U.S. President Joe Biden delivers remarks on the Omicron COVID-19 variant following a meeting with his COVID-19 response team, including U.S. Vice President Kamala Harris (L) and Anthony Fauci (R), Director of the National Institute of Allergy and Infectious Diseases and Chief Medical Advisor to the President, at the White House on November 29, 2021 in Washington, DC. (Photo by Anna Moneymaker/Getty Images)

The announcement for MLK Day comes as other civil rights leaders are holding meetings and calls with senators to pass voting rights legislation. 

The NAACP has put 13 Democratic and Republican senators on notice for lack of action or urgency on the matter of voting rights. Derrick Johnson, head of the NAACP, told theGrio that those 13 senators received an incomplete because “they have not affirmatively stated that they will support voting rights protection even if it means a carve out or removal of the filibuster.”  

Two of those senators, Senators Gary Peters and Sheldon WhiteHouse have changed their position since the NAACP report card, Johnson said.

Meanwhile, prominent Democrats in Washington are also turning up the volume on the urgency of voting rights reform.
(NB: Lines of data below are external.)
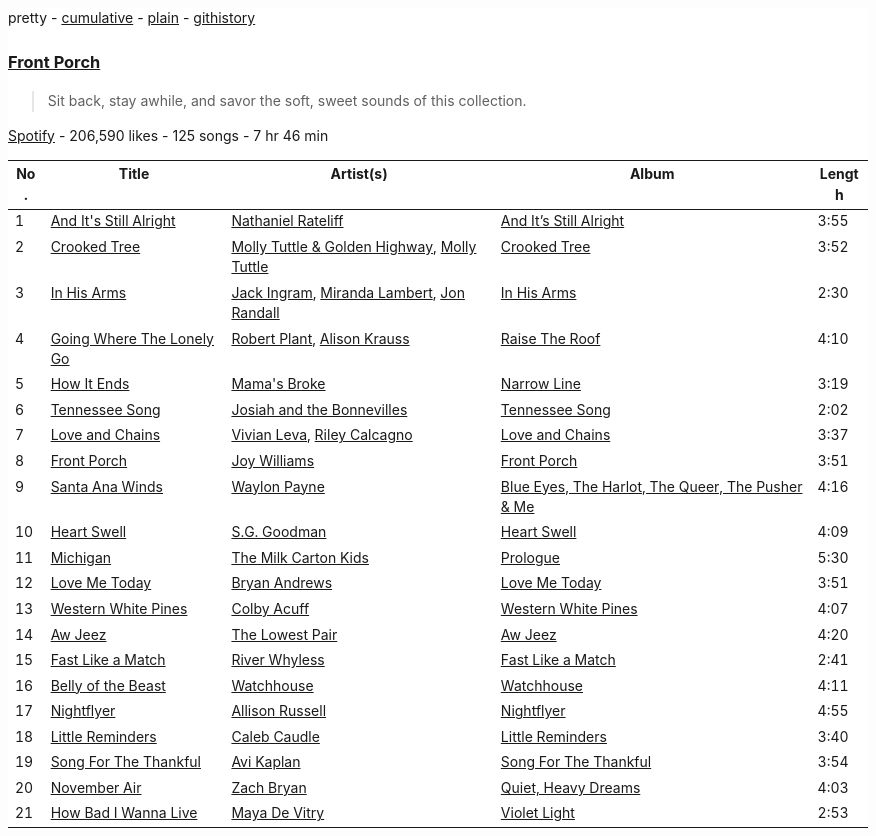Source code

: pretty - [cumulative](/playlists/cumulative/37i9dQZF1DXa2PsvJSPnPf.md) - [plain](/playlists/plain/37i9dQZF1DXa2PsvJSPnPf) - [githistory](https://github.githistory.xyz/mackorone/spotify-playlist-archive/blob/main/playlists/plain/37i9dQZF1DXa2PsvJSPnPf)

### [Front Porch](https://open.spotify.com/playlist/37i9dQZF1DXa2PsvJSPnPf)

> Sit back, stay awhile, and savor the soft, sweet sounds of this collection.

[Spotify](https://open.spotify.com/user/spotify) - 206,590 likes - 125 songs - 7 hr 46 min

| No. | Title | Artist(s) | Album | Length |
|---|---|---|---|---|
| 1 | [And It's Still Alright](https://open.spotify.com/track/2tRxHjEkdgGMv9kZbOyqOH) | [Nathaniel Rateliff](https://open.spotify.com/artist/4qKpLkR911SUlnd4HAtF79) | [And It’s Still Alright](https://open.spotify.com/album/2bWrnSJNyGevb1pr2VYEGW) | 3:55 |
| 2 | [Crooked Tree](https://open.spotify.com/track/1NlwiyN4GGn3gVgyZ8T5AW) | [Molly Tuttle & Golden Highway](https://open.spotify.com/artist/1KVw3QwEmC8QMrpz0SV05n), [Molly Tuttle](https://open.spotify.com/artist/4LX0KCPnH7gvxEbVXqXmAE) | [Crooked Tree](https://open.spotify.com/album/1lIZUzexPXR4Q7exPmNqCc) | 3:52 |
| 3 | [In His Arms](https://open.spotify.com/track/221KYcs5zXX4ew6f8mumse) | [Jack Ingram](https://open.spotify.com/artist/7HNEfHmDlFofG6YnMt8G7N), [Miranda Lambert](https://open.spotify.com/artist/66lH4jAE7pqPlOlzUKbwA0), [Jon Randall](https://open.spotify.com/artist/696mMRImtIkeOH1cZtwUgX) | [In His Arms](https://open.spotify.com/album/6scCDinSi95lzxNqEW6kpV) | 2:30 |
| 4 | [Going Where The Lonely Go](https://open.spotify.com/track/4MTpZs4wIJ4SpqMkh0CMuJ) | [Robert Plant](https://open.spotify.com/artist/1OwarW4LEHnoep20ixRA0y), [Alison Krauss](https://open.spotify.com/artist/5J6L7N6B4nI1M5cwa29mQG) | [Raise The Roof](https://open.spotify.com/album/5CQ3SOj1ZgudhbsTLcTTI2) | 4:10 |
| 5 | [How It Ends](https://open.spotify.com/track/20EzOEcvFcUi5xvGerRRbE) | [Mama's Broke](https://open.spotify.com/artist/18kqY0obPXyo3oXtuzrS7k) | [Narrow Line](https://open.spotify.com/album/7dep5AUJI4Hso2xZrRCI6I) | 3:19 |
| 6 | [Tennessee Song](https://open.spotify.com/track/33N8V8a7OBahMlZiyom0Ch) | [Josiah and the Bonnevilles](https://open.spotify.com/artist/3FMcVBx2TMq2f5gEPcUieC) | [Tennessee Song](https://open.spotify.com/album/3OYK1NgVMvNmYRdl9Tktb3) | 2:02 |
| 7 | [Love and Chains](https://open.spotify.com/track/0nGmvNB4K3bSexD4xNaFgZ) | [Vivian Leva](https://open.spotify.com/artist/02eGekE35DrC5E0qH4kh3H), [Riley Calcagno](https://open.spotify.com/artist/2n5rNh7Wb7FFhnijzCPfii) | [Love and Chains](https://open.spotify.com/album/4lvDFolhKDR42KqeDPPBvT) | 3:37 |
| 8 | [Front Porch](https://open.spotify.com/track/5sVyefkGgQeYCgnqr4KslQ) | [Joy Williams](https://open.spotify.com/artist/4TCXgdDPm10ensLNCVnIYa) | [Front Porch](https://open.spotify.com/album/0vK1POb7cjZdlZkShnqEDu) | 3:51 |
| 9 | [Santa Ana Winds](https://open.spotify.com/track/4gOfeoHv1858gkHlITsr3Q) | [Waylon Payne](https://open.spotify.com/artist/0G3qRFPXLTrujOBCEqSPXE) | [Blue Eyes, The Harlot, The Queer, The Pusher & Me](https://open.spotify.com/album/3dhsordyEnHpn6TWNSx4Co) | 4:16 |
| 10 | [Heart Swell](https://open.spotify.com/track/2mML5QnqL781rheJbrmJuW) | [S.G\. Goodman](https://open.spotify.com/artist/7hzn6FoCsEaUNPnPn7TJWd) | [Heart Swell](https://open.spotify.com/album/1MxHShulhqcUsMq6Iddlk7) | 4:09 |
| 11 | [Michigan](https://open.spotify.com/track/6RGGOBfNQLOvQhyl1oG2oD) | [The Milk Carton Kids](https://open.spotify.com/artist/7fxtWEwKKrFaykKItspdYg) | [Prologue](https://open.spotify.com/album/1FlNkbhrTnMma2VkDY6t9Q) | 5:30 |
| 12 | [Love Me Today](https://open.spotify.com/track/6at7kKJ4UAO7EXXto19gYU) | [Bryan Andrews](https://open.spotify.com/artist/0YFw9O2fbwkGXgnmTxAavB) | [Love Me Today](https://open.spotify.com/album/04sgEuWq9dL2s8j8E7y97s) | 3:51 |
| 13 | [Western White Pines](https://open.spotify.com/track/2zqN6JNBQ13hRQZQMH8g3s) | [Colby Acuff](https://open.spotify.com/artist/2L9DVKDXY3W8uRl5TwLbMC) | [Western White Pines](https://open.spotify.com/album/1qb5MTuf6K5BpNZrtywVAw) | 4:07 |
| 14 | [Aw Jeez](https://open.spotify.com/track/0iBCiqgiu2afgvBhPBBuQv) | [The Lowest Pair](https://open.spotify.com/artist/0q9jV5Ht9bBTX6pHgzRjRg) | [Aw Jeez](https://open.spotify.com/album/1C5HxdwvGIMuEgOFDccqYb) | 4:20 |
| 15 | [Fast Like a Match](https://open.spotify.com/track/2gBwZy7BxggimItOwLXfMc) | [River Whyless](https://open.spotify.com/artist/7gRGh8w4G9zaFJSaIYp8HH) | [Fast Like a Match](https://open.spotify.com/album/1zrWTOu2HMP9tdXfFgXNN6) | 2:41 |
| 16 | [Belly of the Beast](https://open.spotify.com/track/4lPlgjFGA1VGdXJw5DlGzC) | [Watchhouse](https://open.spotify.com/artist/675tsBPpaZtqyiBwEf3ZEP) | [Watchhouse](https://open.spotify.com/album/2ZURBTlzCG2WCMuEwvRBaK) | 4:11 |
| 17 | [Nightflyer](https://open.spotify.com/track/2Y6JBUc0T7EW2VAA1p9acN) | [Allison Russell](https://open.spotify.com/artist/3JBmecDGXTll46ygrnGTM6) | [Nightflyer](https://open.spotify.com/album/0eINi61xfEo3l5Eeztkrzx) | 4:55 |
| 18 | [Little Reminders](https://open.spotify.com/track/1t9t8EHLXIhSgp0ffBB8oQ) | [Caleb Caudle](https://open.spotify.com/artist/2FZLOlw11Ta6hcSK6a7FPU) | [Little Reminders](https://open.spotify.com/album/6jnwhFn1h5eQpgyb6HGeES) | 3:40 |
| 19 | [Song For The Thankful](https://open.spotify.com/track/2nYnAcwmnOe4zr4WVmIefC) | [Avi Kaplan](https://open.spotify.com/artist/179MtpbgyNgeNnwNVqnn4p) | [Song For The Thankful](https://open.spotify.com/album/0Q1YKEQ4XgNjQm5B31YjHM) | 3:54 |
| 20 | [November Air](https://open.spotify.com/track/0u9NVrPqUINrHIFCuPOnYm) | [Zach Bryan](https://open.spotify.com/artist/40ZNYROS4zLfyyBSs2PGe2) | [Quiet, Heavy Dreams](https://open.spotify.com/album/70KAbDjO08A8nfTLShbraZ) | 4:03 |
| 21 | [How Bad I Wanna Live](https://open.spotify.com/track/4k3Cin3TLWvOwRwCPnStl5) | [Maya De Vitry](https://open.spotify.com/artist/183NiypM74rwjSbeava1pq) | [Violet Light](https://open.spotify.com/album/5hjFXxJnA3yIO5kDGjr2GC) | 2:53 |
Vice President Kamala Harris, during a recent interview with SiriusXM’s Signal Boost co-hosts Zerlina Maxwell and Jess McIntosh, said “the most critical battles before us right now is what we must do to protect the integrity of the right to vote.”

The vice president added, “We’ve got to pass the John Lewis Voting Rights Advancement Act, and we’ve got to pass the Freedom to Vote Act because we need the tools to be able to fight against what these states are trying to do.”

On the Senate floor on Tuesday, Democratic U.S. Senator Raphael Warnock of Georgia delivered a renewed push for passage of voting rights reform in America with an impassioned speech that was praised by the Democratic base.

Sources in the civil rights community and inside the White House have said that one of the biggest hurdles in the Senate to passing any voting rights bill, Senator Joe Manchin of West Virginia, is “softening” on the filibuster, which he had previously opposed eliminating or modifying.  

A civil rights leader who did not want to be identified told theGrio, “Manchin does not want to be viewed as racist” as the face of the new voting rights movement, much like it was decades ago, is Black. 

In the past days and weeks, President Biden has been meeting with Senator Manchin. The president’s primary focus of the meeting with Manchin was to pass Build Back Better, but other topics are said to have been discussed. 

As Democrats begin to express more loudly that they understand the urgency of protecting the right to vote, rounds of voting rights protests and subsequent arrests continue to get louder and stronger, particularly as more prominent names get involved. Earlier this week, Reverend William Barber and his organization Poor People’s Campaign marched to demand that Democrats pass both voting rights and Build Back Better. Dozens were arrested during the Monday demonstration.